▶ _Task requirements_
The records that follow need to be output exactly as they are.

▶ _Given entries_

━━━━━━━━━━

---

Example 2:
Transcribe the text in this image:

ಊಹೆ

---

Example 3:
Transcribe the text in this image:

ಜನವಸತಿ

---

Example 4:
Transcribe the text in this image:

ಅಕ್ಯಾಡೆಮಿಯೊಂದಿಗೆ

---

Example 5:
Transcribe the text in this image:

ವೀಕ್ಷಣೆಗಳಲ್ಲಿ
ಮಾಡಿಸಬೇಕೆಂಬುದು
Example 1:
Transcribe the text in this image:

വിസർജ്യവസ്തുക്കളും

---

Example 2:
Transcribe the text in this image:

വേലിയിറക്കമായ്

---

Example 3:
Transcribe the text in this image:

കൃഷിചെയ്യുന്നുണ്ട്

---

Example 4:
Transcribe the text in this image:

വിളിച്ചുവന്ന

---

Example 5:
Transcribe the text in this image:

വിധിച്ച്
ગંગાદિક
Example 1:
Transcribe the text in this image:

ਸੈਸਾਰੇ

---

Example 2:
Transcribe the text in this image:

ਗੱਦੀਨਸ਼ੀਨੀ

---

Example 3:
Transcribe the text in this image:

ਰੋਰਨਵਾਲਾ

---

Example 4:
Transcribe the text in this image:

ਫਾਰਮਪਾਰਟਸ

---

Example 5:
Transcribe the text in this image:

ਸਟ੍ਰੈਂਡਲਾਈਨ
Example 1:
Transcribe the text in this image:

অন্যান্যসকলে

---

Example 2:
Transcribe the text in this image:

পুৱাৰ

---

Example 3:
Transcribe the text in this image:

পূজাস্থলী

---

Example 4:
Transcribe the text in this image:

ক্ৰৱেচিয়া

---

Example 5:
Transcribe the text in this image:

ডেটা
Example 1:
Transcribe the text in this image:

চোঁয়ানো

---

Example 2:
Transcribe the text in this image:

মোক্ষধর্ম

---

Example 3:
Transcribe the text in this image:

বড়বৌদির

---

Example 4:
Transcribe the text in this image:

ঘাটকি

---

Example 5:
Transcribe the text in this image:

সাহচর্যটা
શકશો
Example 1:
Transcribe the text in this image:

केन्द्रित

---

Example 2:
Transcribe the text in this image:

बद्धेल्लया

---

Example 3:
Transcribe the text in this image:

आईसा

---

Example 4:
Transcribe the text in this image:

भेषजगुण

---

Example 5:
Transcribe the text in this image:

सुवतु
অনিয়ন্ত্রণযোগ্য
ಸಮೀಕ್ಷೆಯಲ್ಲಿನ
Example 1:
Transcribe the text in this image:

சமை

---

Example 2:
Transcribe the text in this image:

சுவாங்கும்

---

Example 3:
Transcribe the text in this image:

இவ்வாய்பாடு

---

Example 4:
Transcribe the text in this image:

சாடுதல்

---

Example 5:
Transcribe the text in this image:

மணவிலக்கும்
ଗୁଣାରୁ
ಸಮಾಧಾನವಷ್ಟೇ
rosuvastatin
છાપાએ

━━━━━━━━━━

▶ _Response to this task_
---

Example 2:
Transcribe the text in this image:

ಊಹೆ

---

Example 3:
Transcribe the text in this image:

ಜನವಸತಿ

---

Example 4:
Transcribe the text in this image:

ಅಕ್ಯಾಡೆಮಿಯೊಂದಿಗೆ

---

Example 5:
Transcribe the text in this image:

ವೀಕ್ಷಣೆಗಳಲ್ಲಿ
ಮಾಡಿಸಬೇಕೆಂಬುದು
Example 1:
Transcribe the text in this image:

വിസർജ്യവസ്തുക്കളും

---

Example 2:
Transcribe the text in this image:

വേലിയിറക്കമായ്

---

Example 3:
Transcribe the text in this image:

കൃഷിചെയ്യുന്നുണ്ട്

---

Example 4:
Transcribe the text in this image:

വിളിച്ചുവന്ന

---

Example 5:
Transcribe the text in this image:

വിധിച്ച്
ગંગાદિક
Example 1:
Transcribe the text in this image:

ਸੈਸਾਰੇ

---

Example 2:
Transcribe the text in this image:

ਗੱਦੀਨਸ਼ੀਨੀ

---

Example 3:
Transcribe the text in this image:

ਰੋਰਨਵਾਲਾ

---

Example 4:
Transcribe the text in this image:

ਫਾਰਮਪਾਰਟਸ

---

Example 5:
Transcribe the text in this image:

ਸਟ੍ਰੈਂਡਲਾਈਨ
Example 1:
Transcribe the text in this image:

অন্যান্যসকলে

---

Example 2:
Transcribe the text in this image:

পুৱাৰ

---

Example 3:
Transcribe the text in this image:

পূজাস্থলী

---

Example 4:
Transcribe the text in this image:

ক্ৰৱেচিয়া

---

Example 5:
Transcribe the text in this image:

ডেটা
Example 1:
Transcribe the text in this image:

চোঁয়ানো

---

Example 2:
Transcribe the text in this image:

মোক্ষধর্ম

---

Example 3:
Transcribe the text in this image:

বড়বৌদির

---

Example 4:
Transcribe the text in this image:

ঘাটকি

---

Example 5:
Transcribe the text in this image:

সাহচর্যটা
શકશો
Example 1:
Transcribe the text in this image:

केन्द्रित

---

Example 2:
Transcribe the text in this image:

बद्धेल्लया

---

Example 3:
Transcribe the text in this image:

आईसा

---

Example 4:
Transcribe the text in this image:

भेषजगुण

---

Example 5:
Transcribe the text in this image:

सुवतु
অনিয়ন্ত্রণযোগ্য
ಸಮೀಕ್ಷೆಯಲ್ಲಿನ
Example 1:
Transcribe the text in this image:

சமை

---

Example 2:
Transcribe the text in this image:

சுவாங்கும்

---

Example 3:
Transcribe the text in this image:

இவ்வாய்பாடு

---

Example 4:
Transcribe the text in this image:

சாடுதல்

---

Example 5:
Transcribe the text in this image:

மணவிலக்கும்
ଗୁଣାରୁ
ಸಮಾಧಾನವಷ್ಟೇ
rosuvastatin
છાપાએ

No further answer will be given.